# [Records from a data collection]
○ ○ ○

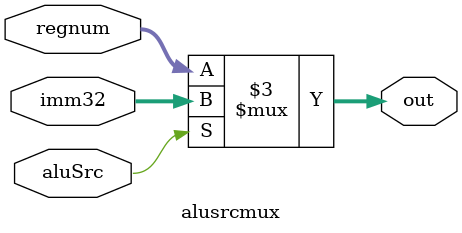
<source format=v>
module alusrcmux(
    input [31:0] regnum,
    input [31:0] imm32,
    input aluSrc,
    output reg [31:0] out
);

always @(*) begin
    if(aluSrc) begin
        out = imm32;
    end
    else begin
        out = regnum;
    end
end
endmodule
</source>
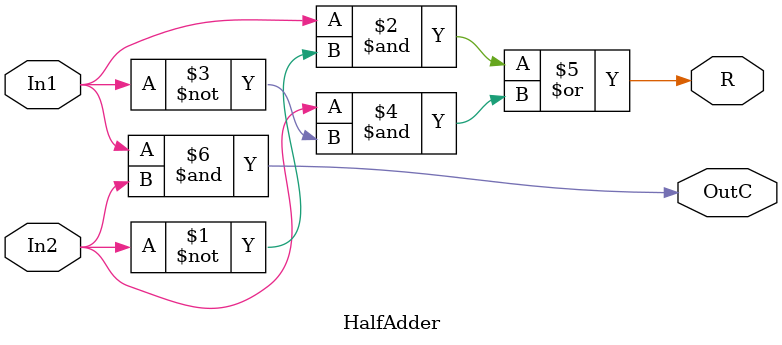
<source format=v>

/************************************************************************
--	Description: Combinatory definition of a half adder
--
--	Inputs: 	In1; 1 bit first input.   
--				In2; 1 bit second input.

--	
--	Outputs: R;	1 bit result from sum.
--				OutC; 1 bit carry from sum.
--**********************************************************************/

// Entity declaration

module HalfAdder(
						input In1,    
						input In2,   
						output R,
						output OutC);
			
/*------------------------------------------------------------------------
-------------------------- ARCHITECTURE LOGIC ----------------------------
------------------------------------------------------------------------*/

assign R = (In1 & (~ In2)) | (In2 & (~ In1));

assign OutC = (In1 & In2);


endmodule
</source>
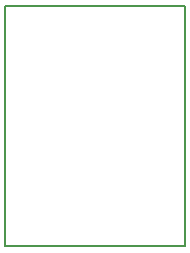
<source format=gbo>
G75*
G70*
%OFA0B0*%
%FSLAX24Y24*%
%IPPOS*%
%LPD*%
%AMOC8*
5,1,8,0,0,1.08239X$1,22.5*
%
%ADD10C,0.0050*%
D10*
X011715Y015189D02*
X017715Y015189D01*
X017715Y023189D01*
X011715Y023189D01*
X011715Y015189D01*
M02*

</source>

○ ○ ○

# [Instructions for the task]
Although the records include pictures, output only their text, exactly and completely.

# [Response for this exercise]
<source format=v>
module alusrcmux(
    input [31:0] regnum,
    input [31:0] imm32,
    input aluSrc,
    output reg [31:0] out
);

always @(*) begin
    if(aluSrc) begin
        out = imm32;
    end
    else begin
        out = regnum;
    end
end
endmodule
</source>
<source format=v>

/************************************************************************
--	Description: Combinatory definition of a half adder
--
--	Inputs: 	In1; 1 bit first input.   
--				In2; 1 bit second input.

--	
--	Outputs: R;	1 bit result from sum.
--				OutC; 1 bit carry from sum.
--**********************************************************************/

// Entity declaration

module HalfAdder(
						input In1,    
						input In2,   
						output R,
						output OutC);
			
/*------------------------------------------------------------------------
-------------------------- ARCHITECTURE LOGIC ----------------------------
------------------------------------------------------------------------*/

assign R = (In1 & (~ In2)) | (In2 & (~ In1));

assign OutC = (In1 & In2);


endmodule
</source>
<source format=gbo>
G75*
G70*
%OFA0B0*%
%FSLAX24Y24*%
%IPPOS*%
%LPD*%
%AMOC8*
5,1,8,0,0,1.08239X$1,22.5*
%
%ADD10C,0.0050*%
D10*
X011715Y015189D02*
X017715Y015189D01*
X017715Y023189D01*
X011715Y023189D01*
X011715Y015189D01*
M02*

</source>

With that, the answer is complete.